Potential benefits from the research include smaller, lighter electronics and, as with any type of deployed 3D printing, the ability to produce items, as needed, on the spot. They also generate less waste than conventionally produced electronics, said James Zunino, co-chair of the Materials Engineer and Printed Electronics, Energetic, Materials & Sensors at Picatinny.

"Instead of having to machine out the groves and put the sensor and the wires in the model, I can just use our printers to print electronics onto the model so they are already embedded," Zunino said. "You're not chemically etching away all the material, you're printing them the way you want them. It's more environmentally friendly, it's more cost effective and it's more time-efficient."

On a larger scale, electronics printing allows engineers to embed electronics, sensors and antennas into the wing of a UAV as it’s being printed, something that previously required a separate step.

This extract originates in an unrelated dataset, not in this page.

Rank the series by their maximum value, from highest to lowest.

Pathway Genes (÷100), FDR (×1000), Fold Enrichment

Additive manufacturing, or 3D printing, has been a fast-growing field for several years, being used to produce everything from prosthetics and musical instruments to cookies and somewhat unreliable guns. And although the process has been used to create circuit board and prototypes of electronics devices, actually embedding electronics, particularly high-current electronics, during printing is a recent development.

One of the earliest high-current printed electronics devices, developed at the University of Texas at El Paso, recently went into space in a CubeSat, one of 28 CubeSats launched last month by NASA and the Air Force. Recent developments also raise the possibility of printing microscale lithium ion batteries that can be embedded in sensors and other small devices as they’re printed.